Capacità di critica, di giudizio, dei poteri logici dei nessi associativi
Qualità dell'eloquio Normale/Depresso/Maniacale/Psicotico
Approfondimento sulla qualità dell'eloquio
Normale
Eloquio spontaneo, fluente, ben articolato, di volume e tono adeguati, con ritmo regolare. Discorso coerente, lineare e pertinente alle domande.
Paziente depresso
Eloquio rallentato (bradifemico), a bassa intensità, poco spontaneo, con frequenti pause e ridotta iniziativa verbale.
Paziente maniacale
Eloquio logorroico, tachifemico, difficilmente interrompibile, con aumento del volume della voce e tendenza alla fuga delle idee.
Paziente psicotico
Eloquio apparentemente fluente ma scarsamente coerente, con deragliamento del pensiero, possibili neologismi e ridotta comprensibilità del discorso.
Quali sono le sensazioni corporee e le emozioni che lo psicologo ha provato nell’incontro con l'utente?
Rilassamento/tensione
Se tensione, indicare in quale parte del corpo
Gioia, Tristezza, Paura, Rabbia.
Quali condotte del paziente, quali sentimenti, quali fantasie, quale modo di presentare i fatti possono aver contribuito ad attivare nello Psicologo gli stati d’animo summenzionati?

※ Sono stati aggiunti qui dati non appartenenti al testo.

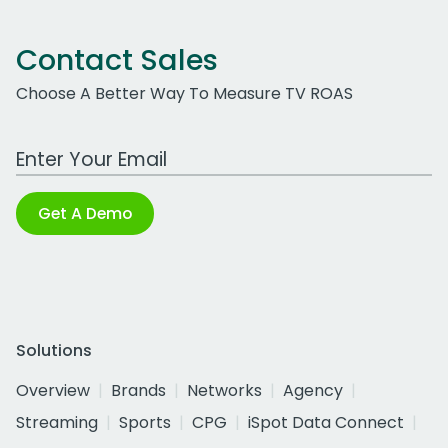
Contact Sales
Choose A Better Way To Measure TV ROAS
Work Email Address
Get A Demo
Solutions
Overview
Brands
Networks
Agency
Streaming
Sports
CPG
iSpot Data Connect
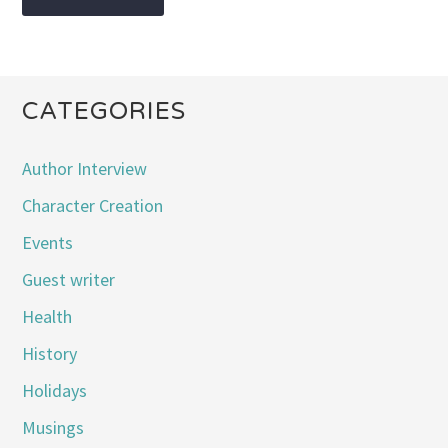
CATEGORIES
Author Interview
Character Creation
Events
Guest writer
Health
History
Holidays
Musings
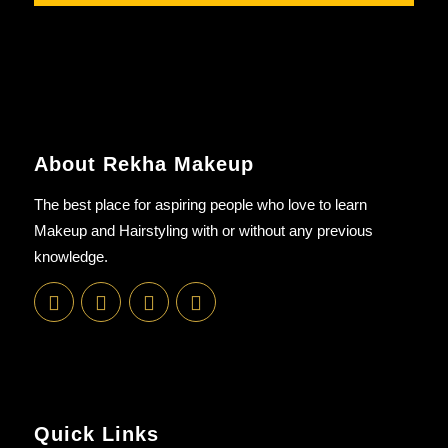
About Rekha Makeup
The best place for aspiring people who love to learn
Makeup and Hairstyling with or without any previous
knowledge.
Quick Links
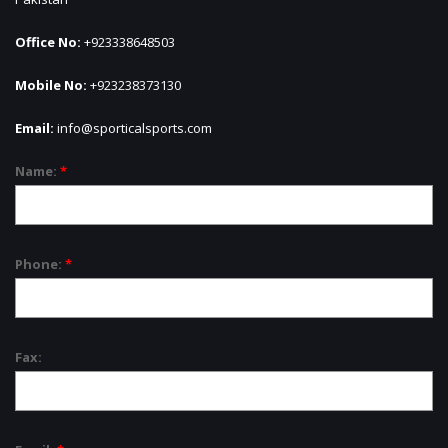
Office No:
+923338648503
Mobile No:
+923238373130
Email:
info@sporticalsports.com
Name:
*
Phone:
*
Fax:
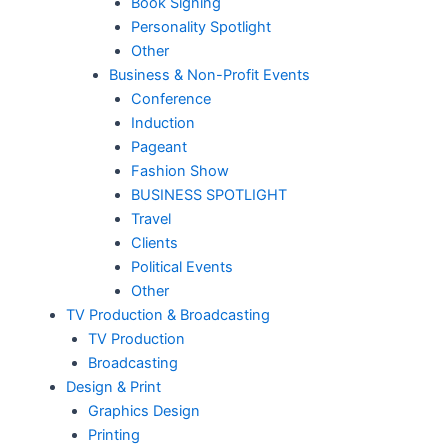
Book Signing
Personality Spotlight
Other
Business & Non-Profit Events
Conference
Induction
Pageant
Fashion Show
BUSINESS SPOTLIGHT
Travel
Clients
Political Events
Other
TV Production & Broadcasting
TV Production
Broadcasting
Design & Print
Graphics Design
Printing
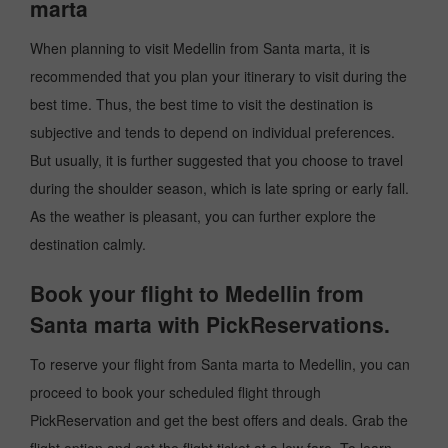
marta
When planning to visit Medellin from Santa marta, it is
recommended that you plan your itinerary to visit during the
best time. Thus, the best time to visit the destination is
subjective and tends to depend on individual preferences.
But usually, it is further suggested that you choose to travel
during the shoulder season, which is late spring or early fall.
As the weather is pleasant, you can further explore the
destination calmly.
Book your flight to Medellin from
Santa marta with PickReservations.
To reserve your flight from Santa marta to Medellin, you can
proceed to book your scheduled flight through
PickReservation and get the best offers and deals. Grab the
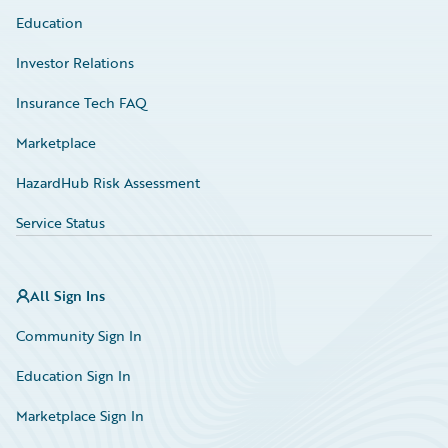
Education
Investor Relations
Insurance Tech FAQ
Marketplace
HazardHub Risk Assessment
Service Status
All Sign Ins
Community Sign In
Education Sign In
Marketplace Sign In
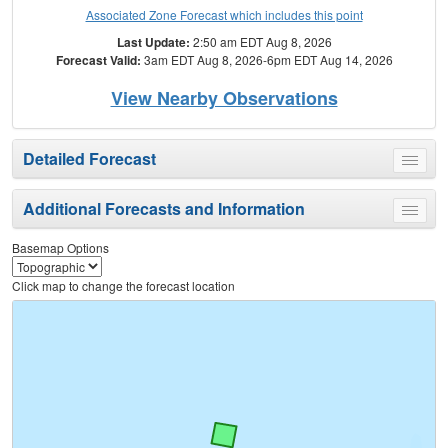
Associated Zone Forecast which includes this point
Last Update:
2:50 am EDT Aug 8, 2026
Forecast Valid:
3am EDT Aug 8, 2026-6pm EDT Aug 14, 2026
View Nearby Observations
Detailed Forecast
Toggle
menu
Additional Forecasts and Information
Toggle
menu
Basemap Options
Click map to change the forecast location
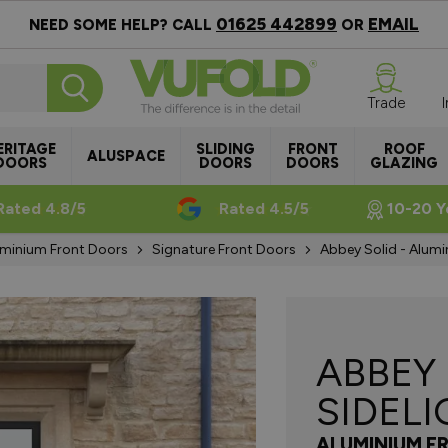
01625 442899
EMAIL
NEED SOME HELP? CALL
OR
Trade
ERITAGE
SLIDING
FRONT
ROOF
ALUSPACE
DOORS
DOORS
DOORS
GLAZING
Rated 4.8/5
Rated 4.5/5
10-20 Y
minium Front Doors
Signature Front Doors
Abbey Solid - Alumi
ABBEY
SIDEL
ALUMINIUM F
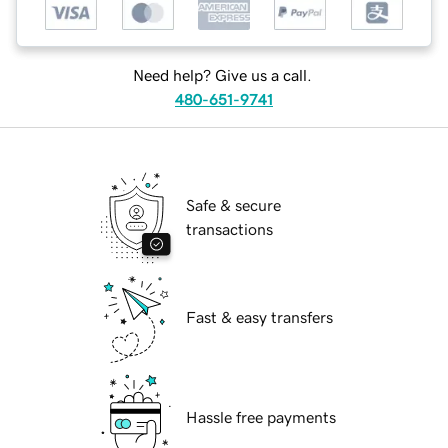
Need help? Give us a call.
480-651-9741
Safe & secure
transactions
Fast & easy transfers
Hassle free payments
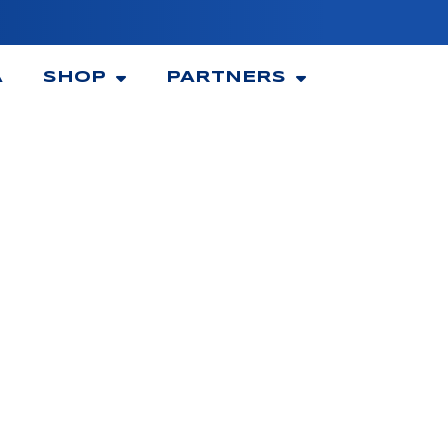
A
SHOP
PARTNERS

Qual è il ruolo che il paziente ha cercato di indurre nello psicologo?
Esempi:
Ruolo di ascoltatore passivo
Ruolo di alleato del paziente nelle sue liti con gli altri
Ruolo di interlocutore compassionevole
Ruolo di dispensatore di consigli che orienta nella vita
Ruolo di deputato a fissare dei limiti e a prendersi cura del senso della realtà
Ruolo di responsabile del giusto andamento della cura
Ruolo di quello che può sistemare ogni cosa
Ruolo di professionista incompetente
Non ruolo
Come si è posto l'utente nella relazione con lo Psicologo?
Alcuni esempi: sottomesso, passivo, autoritario/dominante, disconnesso dai propri affetti, intento a ipercoinvolgere emozionalmente il consulente, strafottente, intimorito, fiducioso, sospettoso, straripante nell’eloquio, svalutante, idealizzante, esibizionista, eccetera.
I vari personaggi che l'utente ha inserito nel suo racconto sono stati tutti tendenzialmente descritti dalla medesima prospettiva?
Ad esempio, sono stati tutti presentati come aggressivi, o traditori, o inadeguati, o egoisti, o meravigliosi, o salvifici, o abbandonati?
E’ possibile fin da ora ricostruire un clichè o un modello che trascende le singole figure citate dall'utente?